TI: And then after the war, you promoted this idea of more equality. And I was kind of thinking about the camp experience where, where if that kind of aided in this transition. Because I'm thinking, before the war, there were some people who had more money and some people who didn't. But when they came to the camp, everyone had to eat the same food and eat in the same place. Do you kind of think that sense of equality was aided in the camps?

JY: No, that part of the camp equality as far as my experience as growing up in camp, my block, the Block 27, I lived in there. As you know, there's approximately about 250 to 300 people per block, depends on the way the buildings are chopped up. There was four families in our block that never ate in the mess hall. They bought half their food from the canteen. The canteen had anything you wanted. You name it, you got, the manager of the store lived in our block, Block 27, Tsujimura, and he would tell them, "Hey, sashimi's gonna come in. Tofu's gonna come in, beef's gonna come in. You want some?" My dad told him, says, "We eat what everybody else eat." In the meantime, you hear the kids talk about it, like this one family from Seattle -- I won't name the man's name, because I don't want to influence you -- but anyway, they lived on an end barrack room, and the kids on the far end there, it was a block manager's kids, block manager didn't have too much. He was on the, what you say, on the low income side. And everybody asked the kids' dad, said, "Can we eat what they're cooking?" They're on the last, hundred feet away, the smell, no ceiling right? The smell travels, and whatever they're cooking, chicken or eggs or bacon or ham, whatever it may be, on the stove, it smells good regardless of what it is. So the father, how the father's gonna tell the kids, "We don't have no money. We don't have enough money, like they must have more money that we could to go to the canteen and buy all this stuff." I mean, you hear those kind of things, 'cause he told my dad, says -- he was a Kibei -- said, in Japanese, "What can I tell my kids? What can I tell my kids? I don't have the money to -- I have a hard enough time buying clothes, let alone buying surplus food."
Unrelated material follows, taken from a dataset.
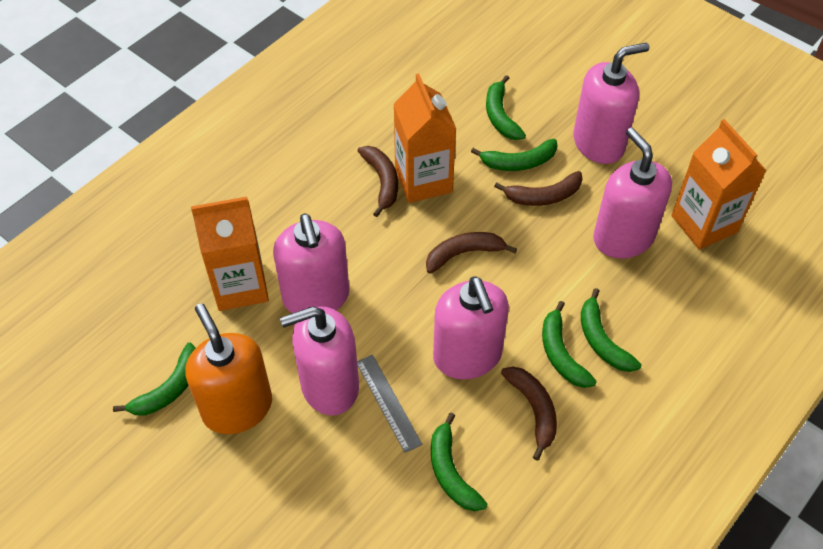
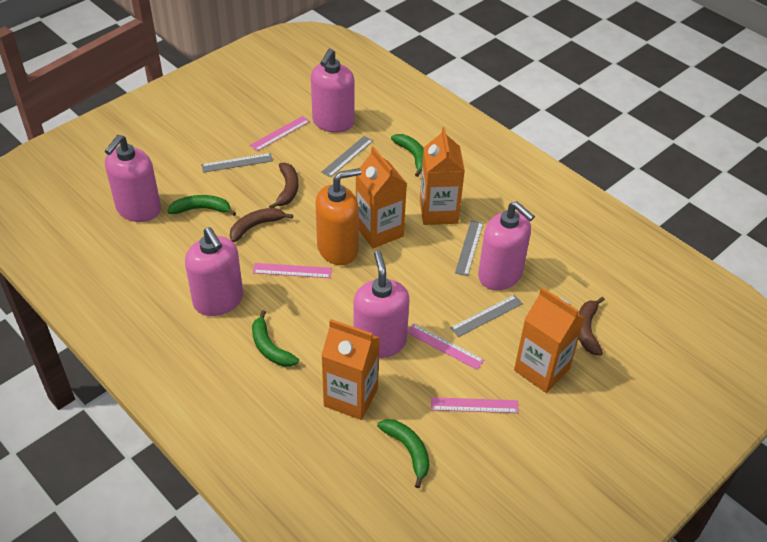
brown banana: [358,146,398,217] [426,232,517,274] [494,171,583,206] [501,366,557,461] = 4 -> [230,208,293,242] [269,163,298,208] [578,297,605,356] = 3
green banana: [113,342,196,415] [431,413,487,511] [471,139,557,171] [486,75,526,140] [542,301,597,388] [581,288,642,372] = 6 -> [168,195,236,216] [252,310,299,367] [377,419,429,488] [391,134,424,177] = 4
grey ruler: [357,355,422,453] = 1 -> [201,153,273,173] [321,136,373,177] [450,295,523,337] [455,220,483,276] = 4
orange carton: [191,197,269,311] [393,74,456,203] [671,119,767,250] = 3 -> [321,319,380,420] [356,146,407,248] [420,127,465,225] [514,287,585,393] = 4
pink ruler: none = 0 -> [250,116,310,151] [253,263,332,278] [407,323,484,370] [431,397,519,413] = 4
TI: But in thinking about before the war, wasn't it even more, more profound in terms of people who had money and property versus those who didn't? And it seemed like the camp maybe leveled the playing field a little bit towards that way. But you're saying even in camp, there was these distinct, almost classes.
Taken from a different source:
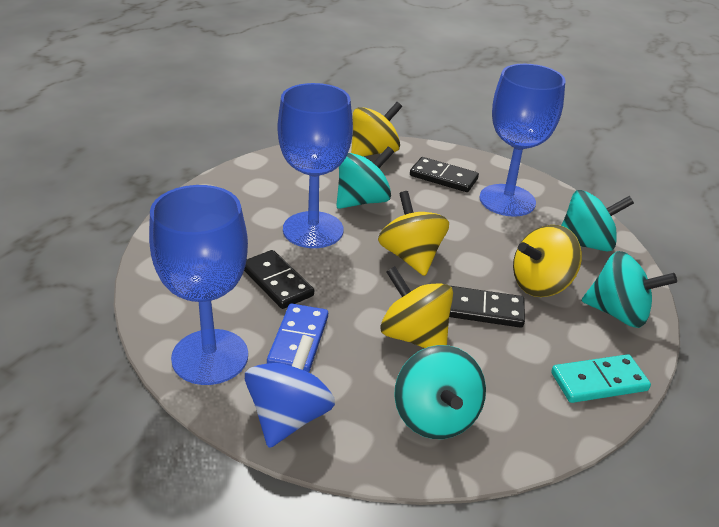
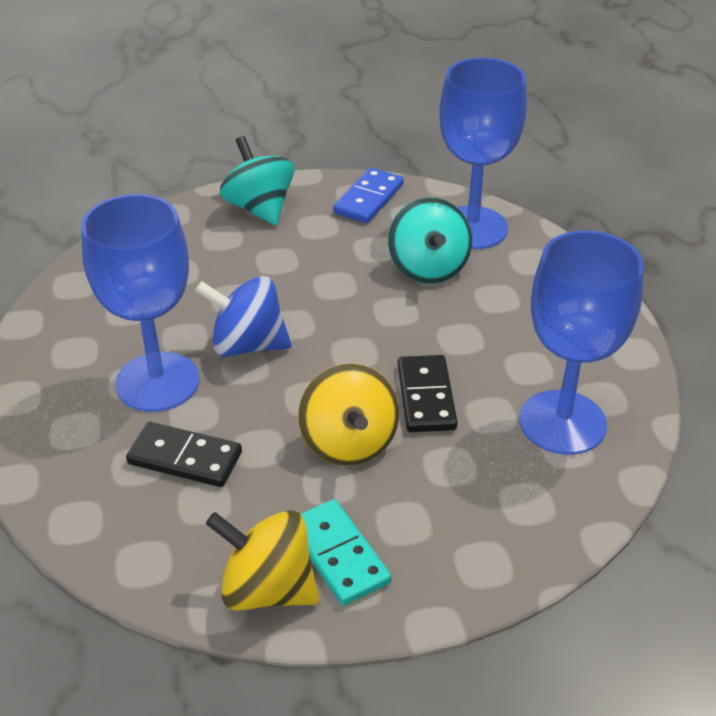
black domino: [244,250,314,309] [410,157,479,192] [449,286,525,328] = 3 -> [126,422,242,487] [398,355,458,432] = 2
turquoise spinning top: [336,146,394,209] [394,345,486,439] [561,190,634,252] [582,251,677,328] = 4 -> [220,136,295,226] [388,197,472,284] = 2
yellow spinning top: [351,102,402,156] [378,191,449,276] [380,266,453,348] [513,225,582,297] = 4 -> [206,510,319,610] [298,363,399,466] = 2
JY: No, I think, I think it made a more profound difference after camp, because for myself, like in various areas, East San Jose area there, there were approximately fifty families, Japanese families renting land, farming. Out of fifty, there were four families that owned the land, out of fifty. So when we came back, we had a place to come back to. The rest of the families had no place to come back to. There were three families never came back to San Jose. They stayed back east. So it was to watch them and what they struggled to go through. We had a place to come back to. But then again, as a whole, as far as we're concerned here in San Jose, we didn't differentiate, because we've got a house, we've got a place to come back to. Those poor guys living out in the cold, what can we do to help you? Everybody was out to help each other out, get a job for them, hire them, use them for workers and so forth. I mean, so we tried to make life easier for them, too, to give 'em a job and so forth. I think in that respect, we felt that we all belonged together. We had to work together to help each other. Because, sure, we had a place to stay, but money-wise, we were low on money, too. I mean, to start up the farm, we've got to buy a tractor, buy trucks and so forth, 'cause that's another story entirely again. But we're struggling to get it going and they're struggling to have a place to stay.

TI: Sure. So everyone is struggling, but you had, it sounds like you had more than others.